Doch das System war noch umfassender gedacht. Es konnten zusätzlich die Lautstärke pro Note (oder sagen wir Step) in 16 Stufen sowie Growth- (Attack) und Decay-Dauer einer einfachen Hüllkurve in jeweils mehreren Stufen programmiert werden. Als Krönung gab es sogar eine Spur zur Anwahl von Timbre, was im Grunde einem Program-Change-Befehl für Sound-Presets entsprach. Insgesamt ähnelt das schon sehr einem Tracker-Sequenzer.
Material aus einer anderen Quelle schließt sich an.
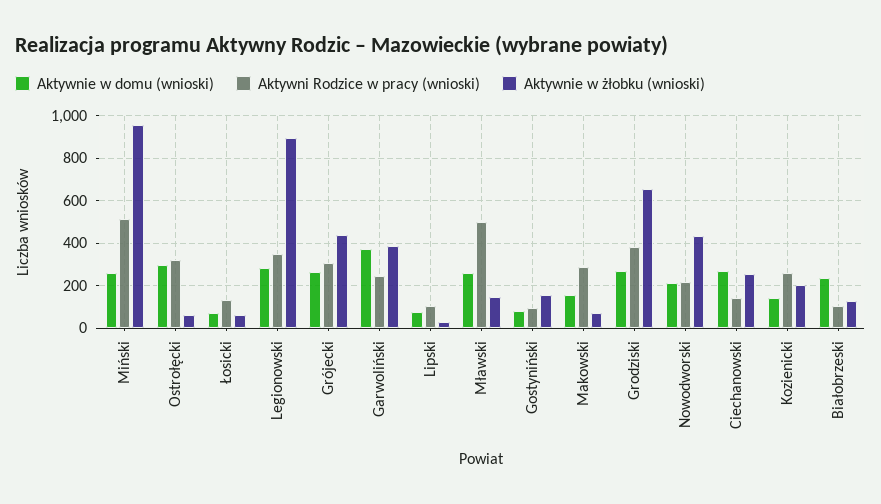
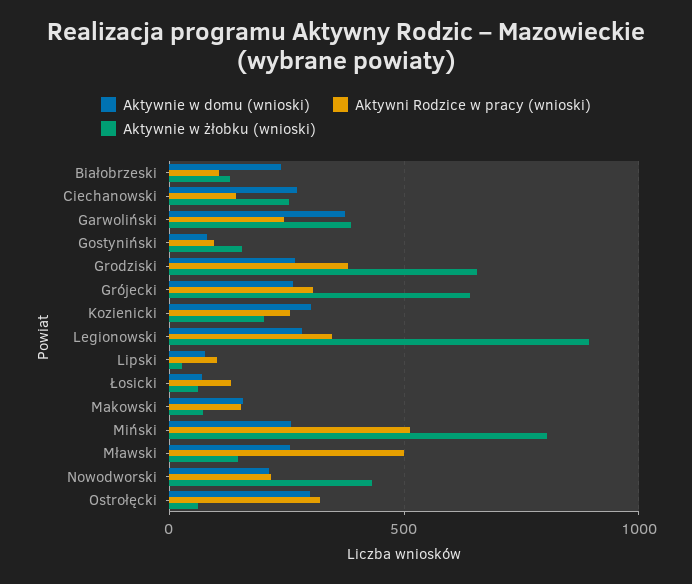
  {
    "Aktywnie w domu (wnioski)": {
      "Miński": 250,
      "Ostrołęcki": 300,
      "Łosicki": 50,
      "Legionowski": 300,
      "Grójecki": 250,
      "Garwoliński": 350,
      "Lipski": 100,
      "Mławski": 250,
      "Gostyniński": 100,
      "Makowski": 150,
      "Grodziski": 250,
      "Nowodworski": 200,
      "Ciechanowski": 250,
-     "Kozienicki": 150,
+     "Kozienicki": 300,
      "Białobrzeski": 250
    },
    "Aktywni Rodzice w pracy (wnioski)": {
      "Miński": 500,
      "Ostrołęcki": 300,
      "Łosicki": 150,
      "Legionowski": 350,
      "Grójecki": 300,
      "Garwoliński": 250,
      "Lipski": 100,
      "Mławski": 500,
      "Gostyniński": 100,
-     "Makowski": 300,
+     "Makowski": 150,
      "Grodziski": 400,
      "Nowodworski": 200,
      "Ciechanowski": 150,
      "Kozienicki": 250,
      "Białobrzeski": 100
    },
    "Aktywnie w żłobku (wnioski)": {
-     "Miński": 950,
+     "Miński": 800,
      "Ostrołęcki": 50,
      "Łosicki": 50,
      "Legionowski": 900,
-     "Grójecki": 450,
+     "Grójecki": 650,
      "Garwoliński": 400,
      "Lipski": 50,
      "Mławski": 150,
      "Gostyniński": 150,
      "Makowski": 50,
      "Grodziski": 650,
      "Nowodworski": 450,
      "Ciechanowski": 250,
      "Kozienicki": 200,
      "Białobrzeski": 150
    }
  }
In diesem kurzen Clip gibt es seltene Bewegtbilder von Herbert Belar am RCA Electronic Music Synthesizer zu sehen.

Da der RCA Synthesizer eine duale Klangerzeugung besaß, fand die Programmierung zwei Mal auf dem gleichen Lochstreifen statt. Bei variabel einstellbarer Geschwindigkeit konnten so bis zu 32 Noten- und Steuerbefehle pro Sekunde ausgegeben werden.
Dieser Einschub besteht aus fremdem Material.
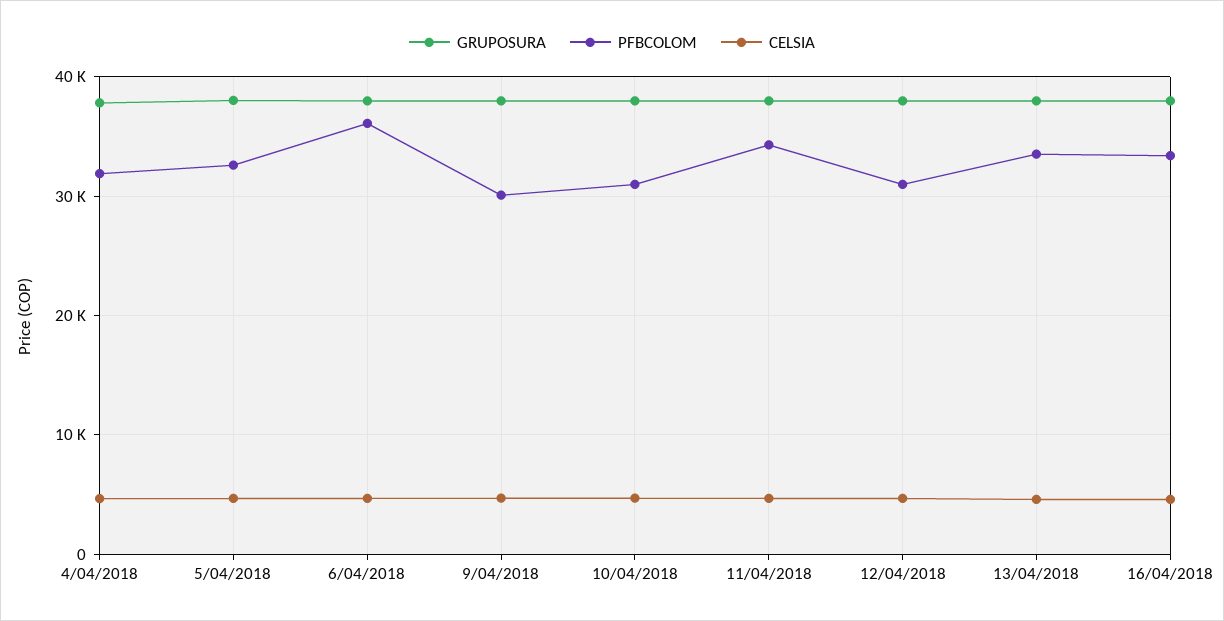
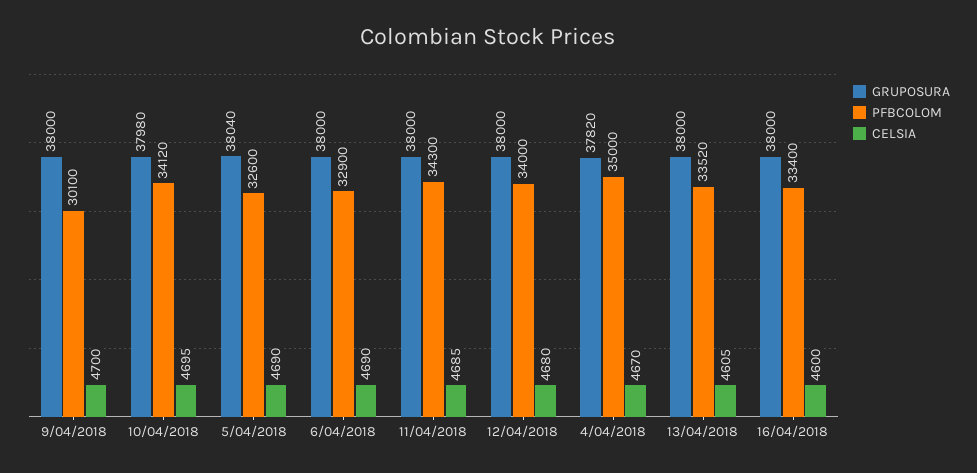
  {
    "GRUPOSURA": {
      "4/04/2018": 37820,
      "5/04/2018": 38040,
      "6/04/2018": 38000,
      "9/04/2018": 38000,
      "10/04/2018": 37980,
      "11/04/2018": 38000,
      "12/04/2018": 38000,
      "13/04/2018": 38000,
      "16/04/2018": 38000
    },
    "PFBCOLOM": {
-     "4/04/2018": 32000,
+     "4/04/2018": 35000,
      "5/04/2018": 32600,
-     "6/04/2018": 36000,
+     "6/04/2018": 32900,
      "9/04/2018": 30100,
-     "10/04/2018": 31000,
+     "10/04/2018": 34120,
      "11/04/2018": 34300,
-     "12/04/2018": 31000,
+     "12/04/2018": 34000,
      "13/04/2018": 33520,
      "16/04/2018": 33400
    },
    "CELSIA": {
      "4/04/2018": 4670,
      "5/04/2018": 4690,
      "6/04/2018": 4690,
      "9/04/2018": 4700,
      "10/04/2018": 4695,
      "11/04/2018": 4685,
      "12/04/2018": 4680,
      "13/04/2018": 4605,
      "16/04/2018": 4600
    }
  }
RCA Electronic Music Synthesizer Mark II

Der erste Synthesizer war quasi ein Laborgerät, das hauptsächlich zu Versuchszwecken verwendet wurde. 1957 wurde eine erweiterte Version mit vier Einheiten zur Klangerzeugung und zwei Lochstreifen gebaut. Der Tonumfang war zwei Oktaven größer, die Frequenzteilerschaltung wurde vereinfacht und zwei bislang nicht genutzt Spuren der Lochstreifen steuerten nun zusätzliche Oszillatoren mit variabler Frequenz an.

Um den Synthesizer populär zu machen, arbeitet man u.a. mit dem Komponisten Jim Timmens zusammen, der eingängige Musikstücke für die Mark II-Version schrieb. Tatsächlich wurde der Synthesizer aber vorrangig von Avantgarde-Musikern wie Milton Babbitt genutzt.
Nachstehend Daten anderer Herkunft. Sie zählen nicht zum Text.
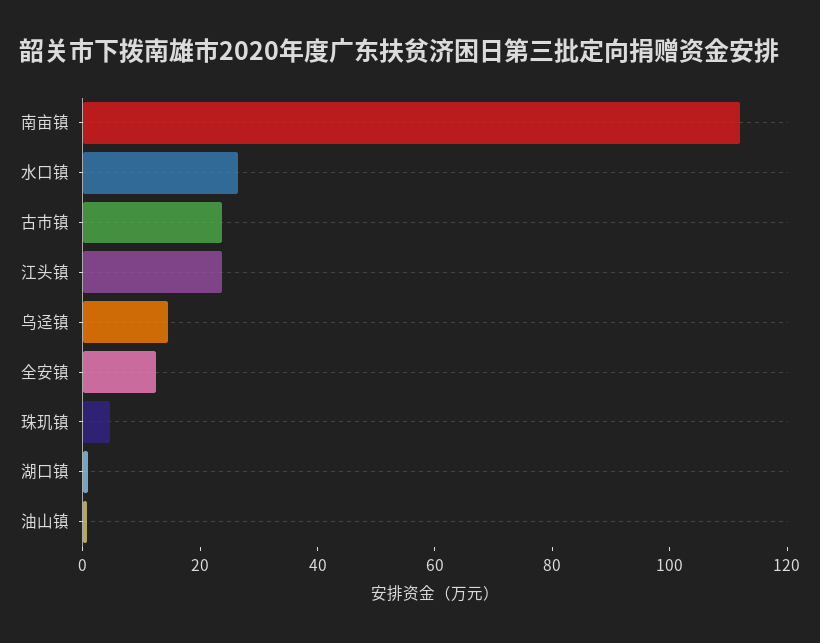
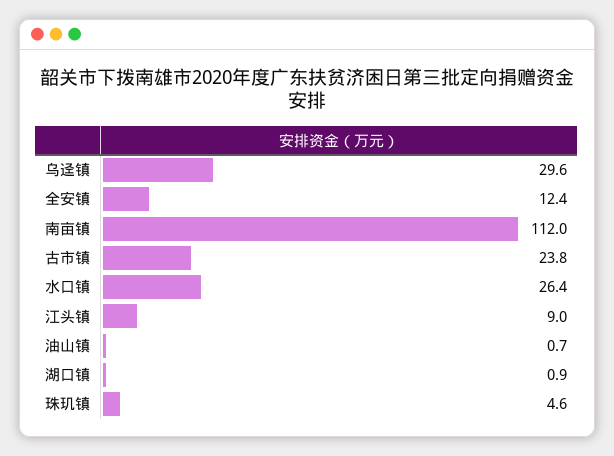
  {
    "南亩镇": 112,
    "水口镇": 26.4,
    "古市镇": 23.8,
-   "江头镇": 25,
+   "江头镇": 9,
-   "乌迳镇": 15,
+   "乌迳镇": 29.6,
    "全安镇": 12.4,
    "珠玑镇": 4.6,
    "湖口镇": 0.9,
    "油山镇": 0.7
  }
RCA Electronic Music Synthesizer MKII
Programmierung am RCA Electronic Music Synthesizer MKII mit zwei Lochstreifen

Die wartungsintensive Technik des Schaltschrank-großen Synthesizers verhinderte eine größere Nutzung oder auch eine sinnvolle Vermarktung. Bei Reparaturen in den 1960er Jahren bediente man sich an Bauteilen der ersten Version. In den 1970er Jahren wurde das Gerät durch Vandalismus stark beschädigt und konnte aufgrund nicht mehr zu beschaffender Teile nur unvollständig restauriert werden. Mit dem Einsatz “moderner” Röhren klang der Synthesizer auch nicht mehr wie zuvor. Der RCA Electronic Music Synthesizer Mark II wurde danach fast nicht mehr benutzt.